:: Exercise text
THE day after newspapers reported untreated sewage killing tens of thousands of fish on the Thames, Ofwat proudly announced it was intending to raise water prices by just 13% over the next five years.  
Watervoice, the Ofwat funded consumer group, called the increase “far better than we had expected… or feared.”

“These congratulatory notes show how out of touch Ofwat and Watervoice are, when the water industry is consistently a top polluter in the country,” says Paul Knight, Executive Director of the Salmon & Trout Association.

“Ofwat’s water and sewerage charge increases are billions less than the amount needed by water companies to simply maintain existing services to provide safe and hygienic water delivery and sewage disposal, and to prevent them from poisoning our aquatic ecosystems. If the water companies do not get the capital they need granted to them by Ofwat, then they can’t undertake the necessary projects to get the systems working properly.
“Ofwat has unrealistically justified that much of the required work can be carried out by the companies improving their efficiency.
::::
**Prompt A:**
In the article on Ofwat's water price plans, by how much did Ofwat intend to raise water prices, and over what period?
**Prompt B:**
Summarize the article on Ofwat's water price plans in two sentences.
**Prompt C:**
List every organization mentioned by name in the article on Ofwat's water price plans.
:: Available data
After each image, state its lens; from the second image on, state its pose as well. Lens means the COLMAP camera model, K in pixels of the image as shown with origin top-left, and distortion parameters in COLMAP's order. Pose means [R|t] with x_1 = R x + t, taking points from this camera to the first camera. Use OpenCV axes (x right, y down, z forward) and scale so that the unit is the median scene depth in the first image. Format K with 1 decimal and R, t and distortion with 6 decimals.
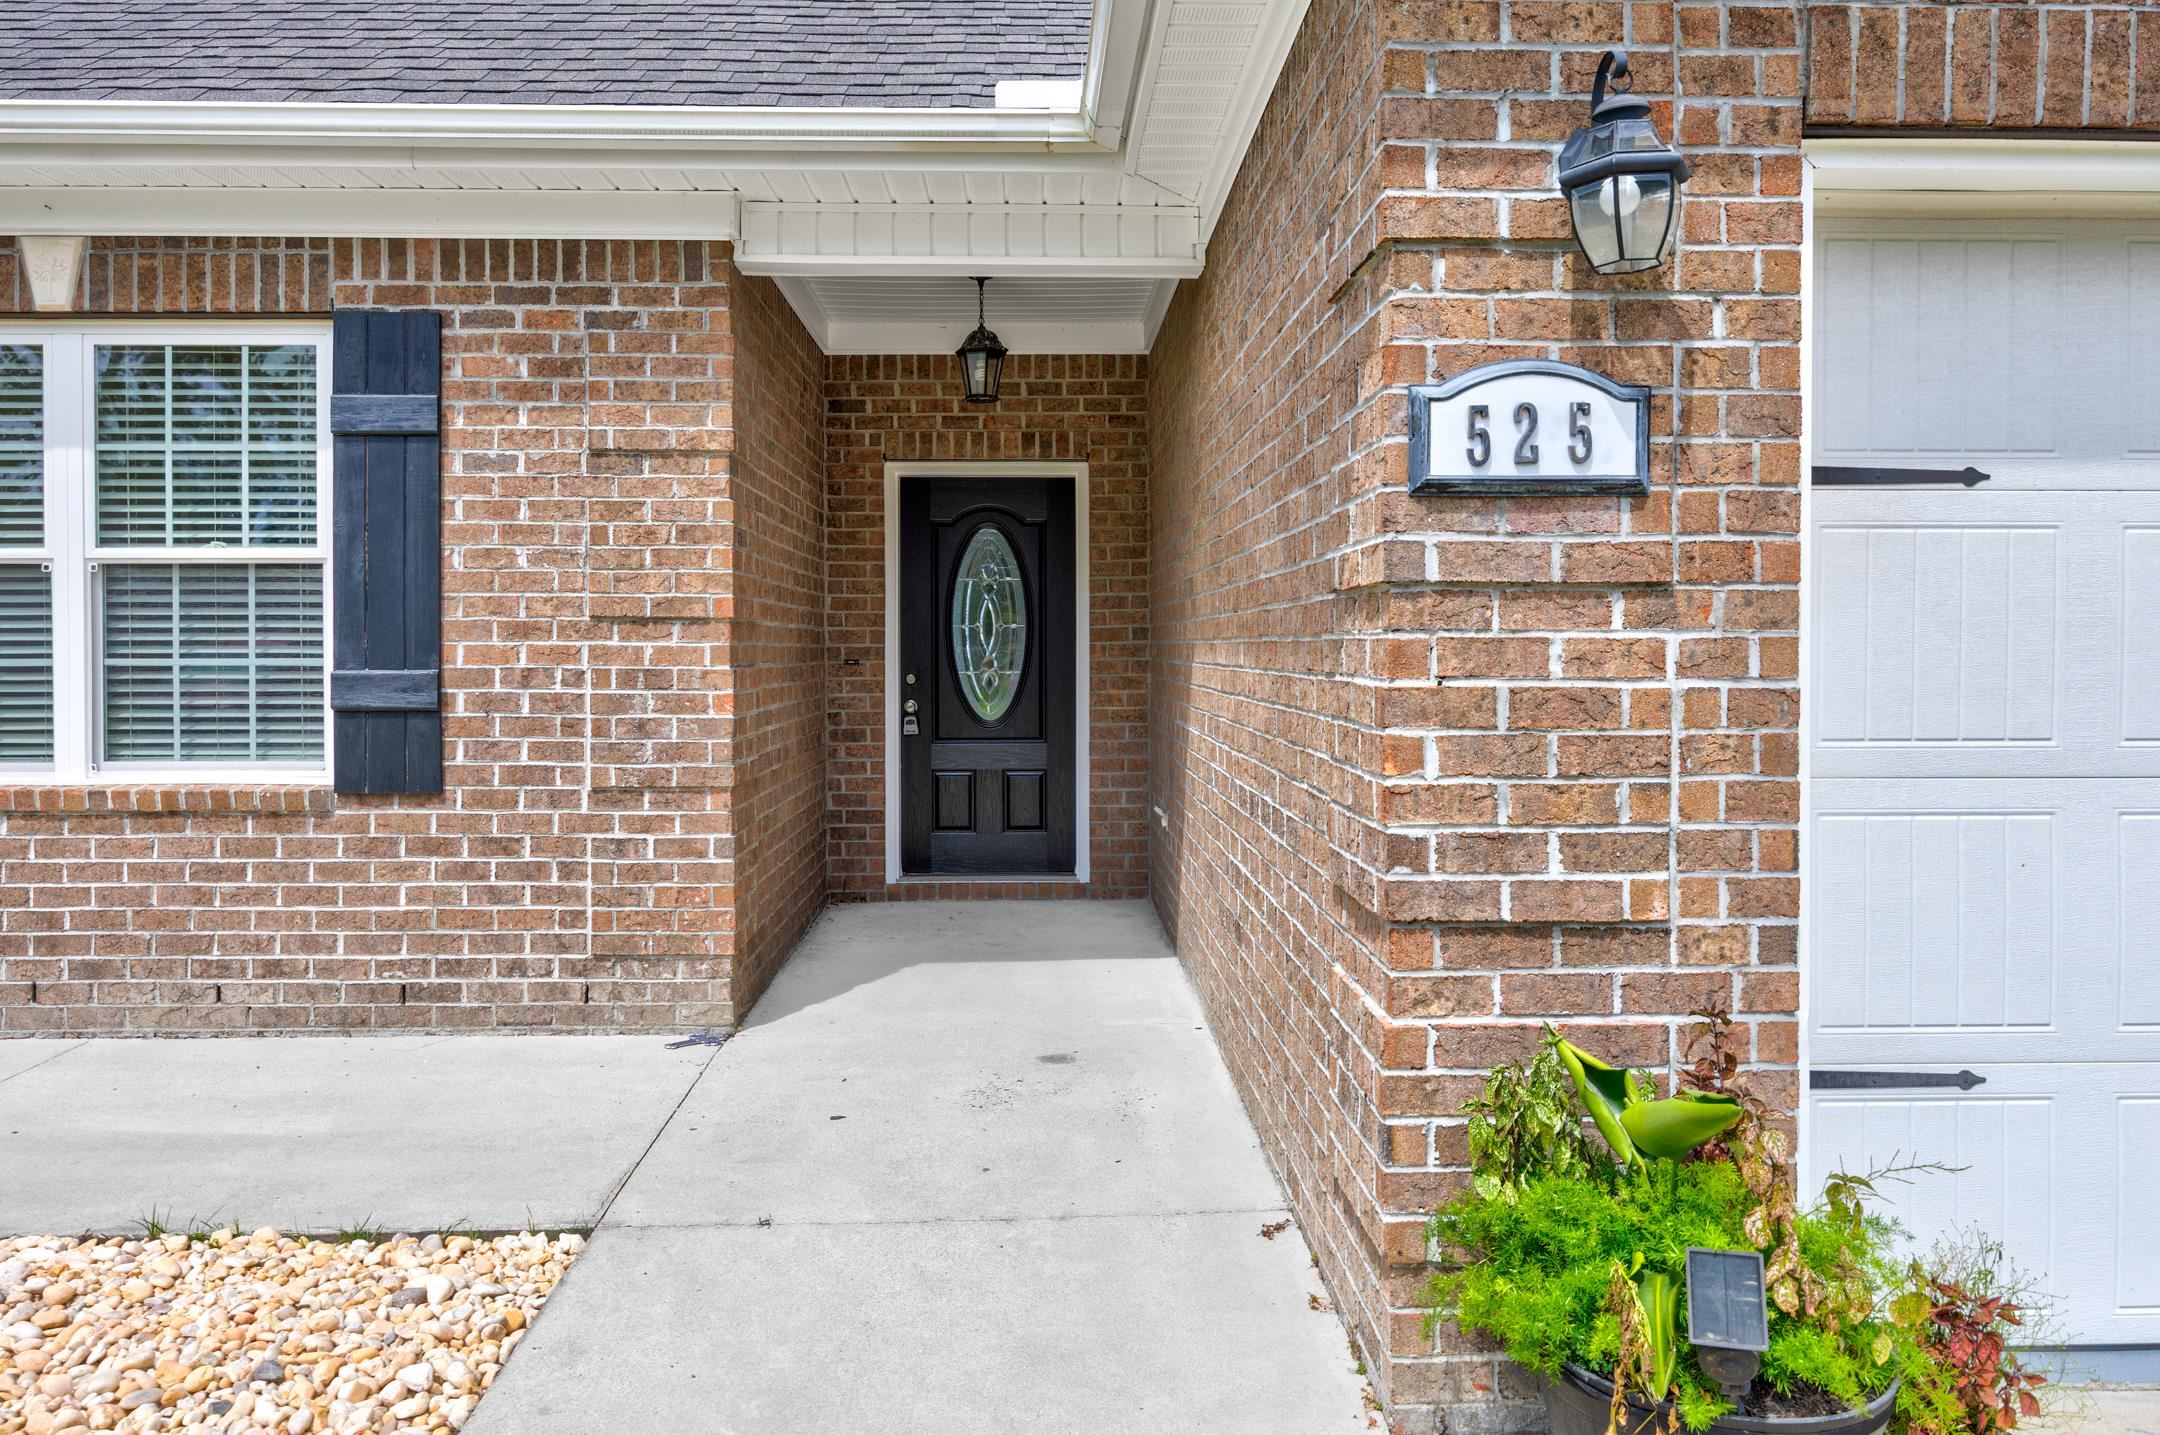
lens RADIAL K [[1518.4, 0, 1078.7], [0, 1518.4, 693.9], [0, 0, 1]] dist [-0.002178, -0.001485]
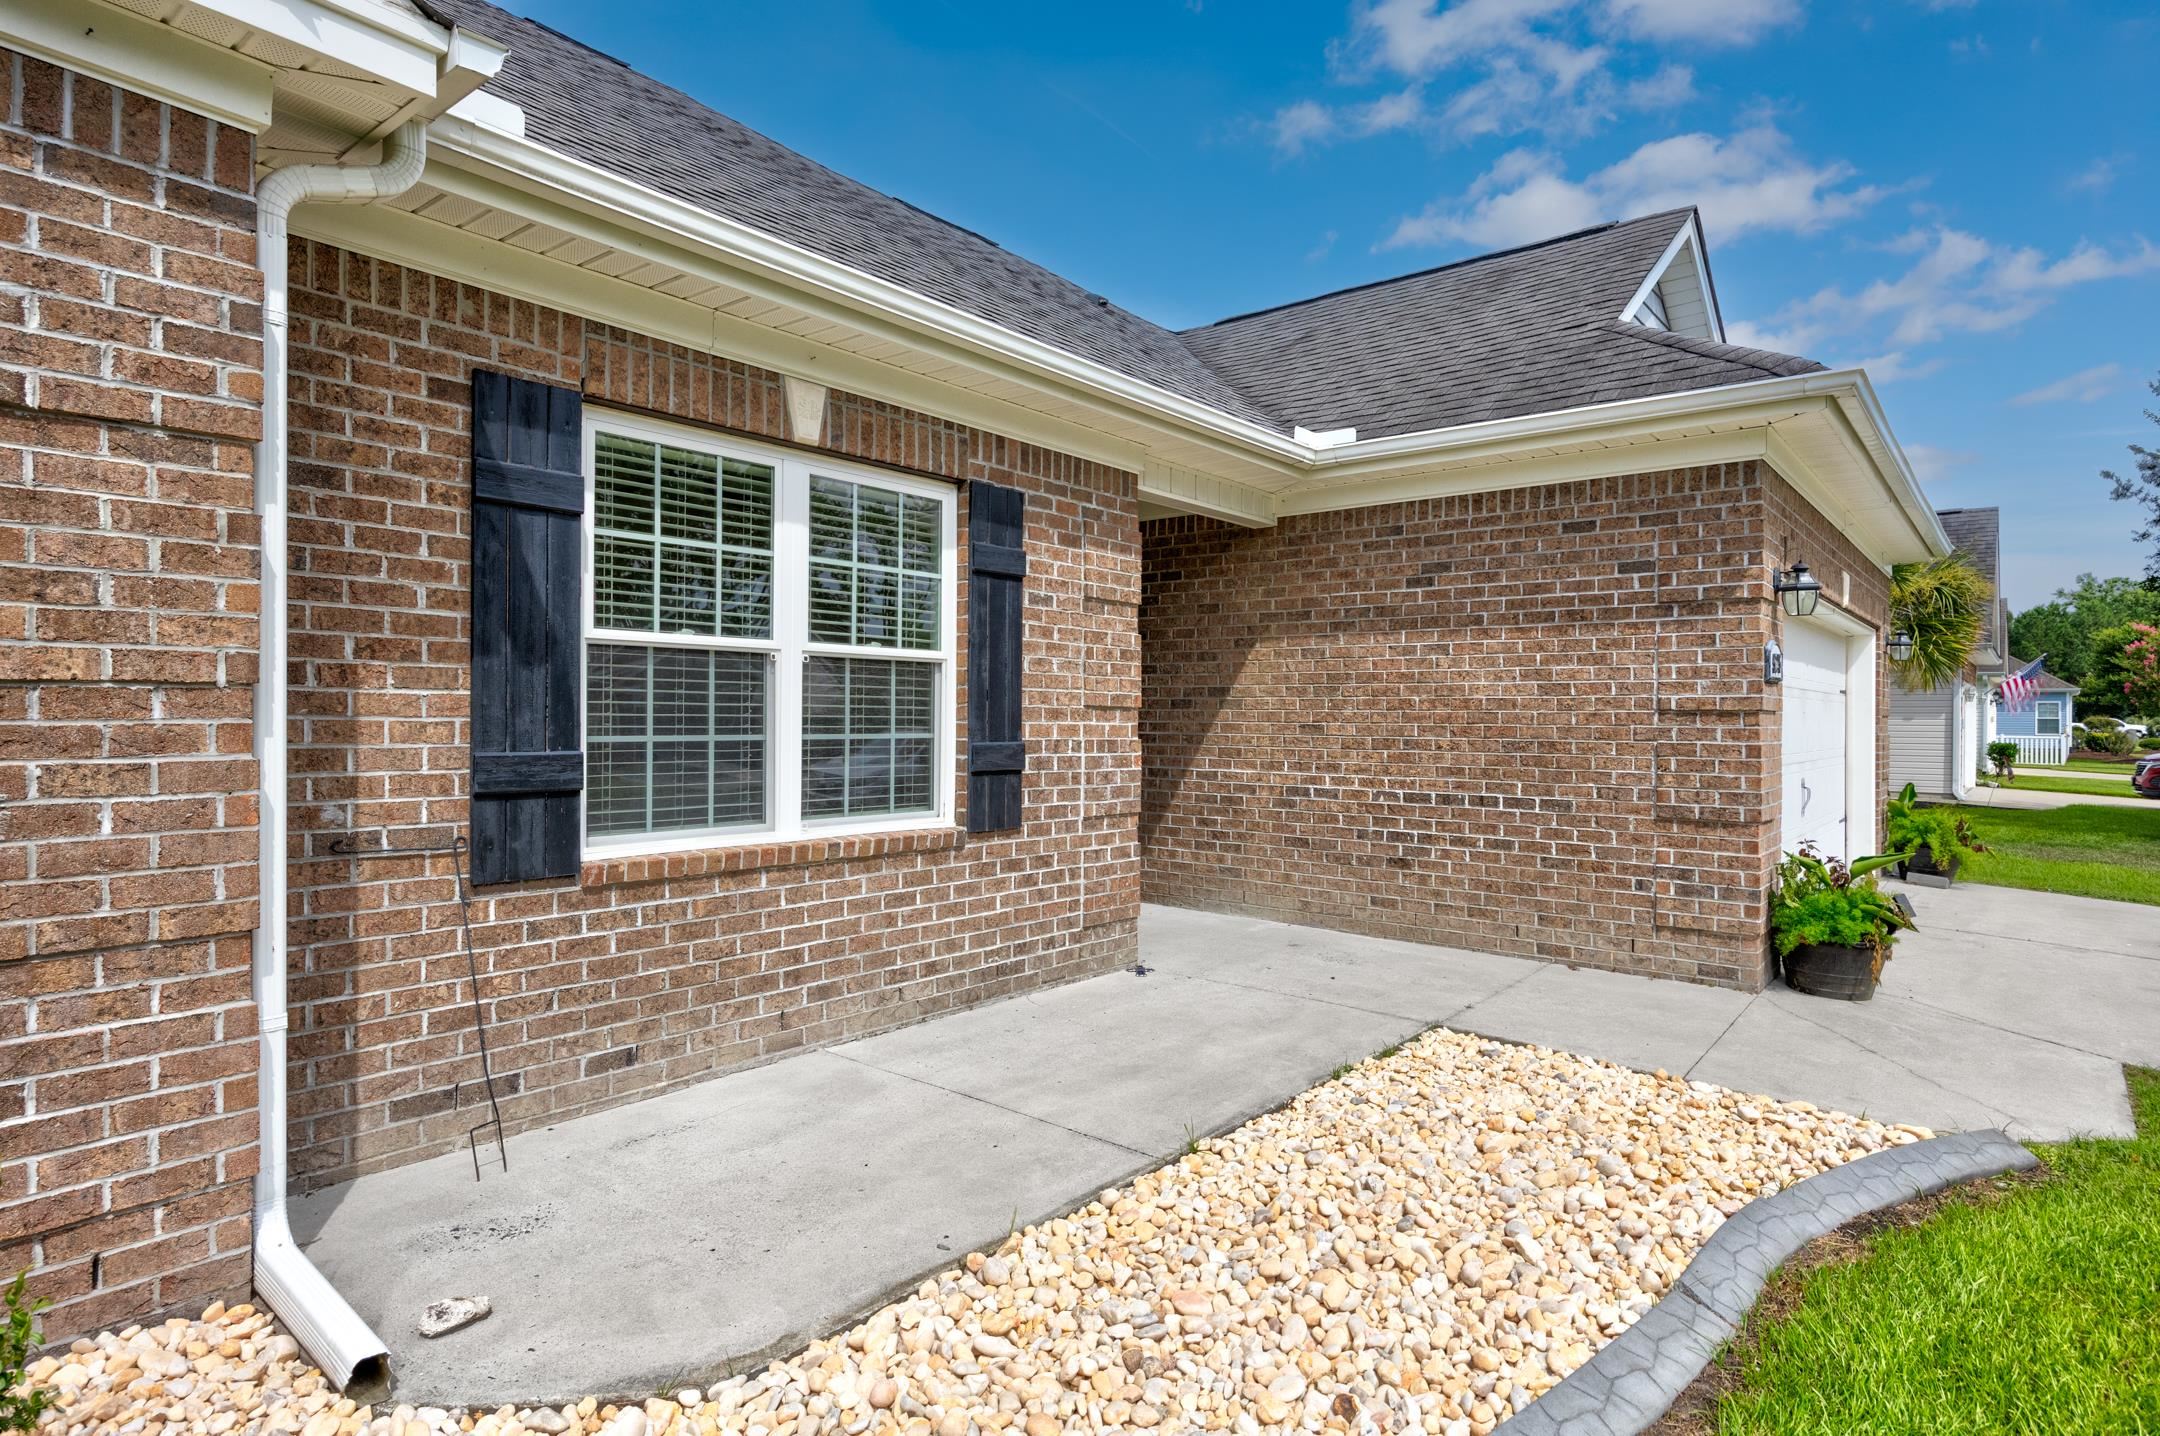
lens RADIAL K [[1133.2, 0, 1080.4], [0, 1133.2, 729.7], [0, 0, 1]] dist [0.003416, 0.000054]
pose [[0.672572, -0.001149, 0.740030, -1.170344], [0.005103, 0.999982, -0.003085, -0.023248], [-0.740014, 0.005851, 0.672566, 0.236915]]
::::
**Exercise solution A:**
By 13% over the next five years.

**Exercise solution B:**
The day after untreated sewage was reported killing tens of thousands of fish on the Thames, Ofwat announced a 13% water price rise over five years, which its funded consumer group Watervoice welcomed. Paul Knight of the Salmon & Trout Association called both bodies out of touch, arguing that the increases fall billions short of what water companies need to maintain services and prevent pollution, and that Ofwat unrealistically expects efficiency gains to cover the required work.

**Exercise solution C:**
Ofwat, Watervoice, Salmon & Trout Association